Chuang Yang, Mulin Chen, Yuan Yuan, Qi Wang

Published: 01 Jan 2023, Last Modified: 13 Nov 2024IEEE Trans. Multim. 2023EveryoneRevisionsBibTeXCC BY-SA 4.0

Abstract: Existing real-time text detectors reconstruct text contours by shrink-masks only. Though they simplify the framework and can make the model run fast, the strong dependence on shrink-masks leads to unreliable detection results (e.g., miss detection and overdetection). Moreover, these methods ignore the information from surrounding pixels, which causes sensitive shrink-masks and accelerates the reliability decline of detection results.
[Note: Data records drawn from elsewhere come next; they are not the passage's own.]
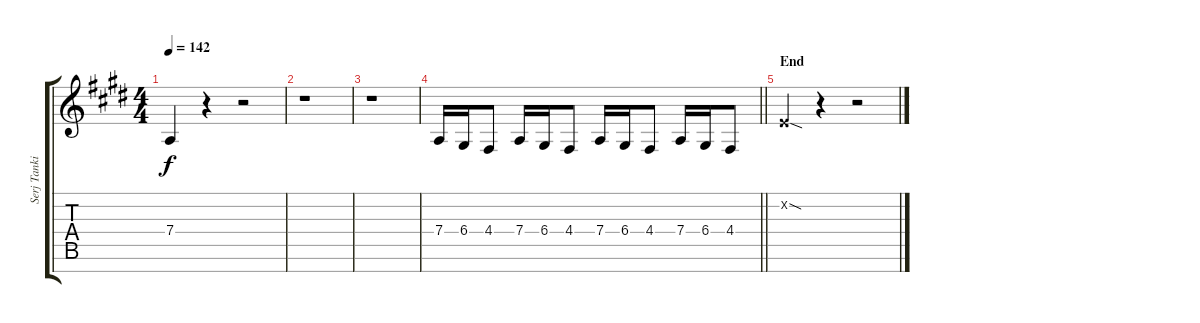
\track ("Serj Tankian [Vocals]" "Serj Tanki") {instrument clarinet}
\staff {score tabs}
\tuning (E4 B3 G3 D3 A2 E2 B1) {hide}
\ts (4 4)
\tempo 142
\clef g2
\ks c#minor
7.4.4{dy f} r.4 r.2 |
r.1 |
r.1 |
\barLineRight lightlight
7.4.16 6.4.16 4.4.8 7.4.16 6.4.16 4.4.8 7.4.16 6.4.16 4.4.8 7.4.16 6.4.16 4.4.8 |
\section ("" "End")
5.2{sod x}.4 r.4 r.2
Considering the above problems, we construct an effective and efficient text detection network, termed as Reinforcement Shrink-Mask for Text Detection (RSMTD), which strengthens the model's ability to recognize texts while enjoying a high detection speed. Specifically, an effective text representation strategy (Reinforcement Shrink-Mask, RSM) is designed to decouple texts and shrink-masks. RSM builds texts through shrink-masks and reinforcement offsets to ensure stable detection results encountering shrink-masks that deviate from the ground-truth. It is worth noting that reinforcement offsets can force our method to focus on the foreground shapes to bring precise shrink-mask edges. For the robustness improvement of shrink-masks, Super-pixel Window (SPW) is proposed to encourage RSMTD to utilize the surroundings of each pixel to predict shrink-masks. Particularly, SPW treats the interval regions between texts and shrink-masks as background, which helps to suppress interval regions and to avoid text adhesion. Moreover, a lightweight feature merging branch is constructed to further accelerate the inference process. As demonstrated in the experiments, our method is superior to existing state-of-the-art (SOTA) methods in both detection accuracy and speed on multiple benchmarks.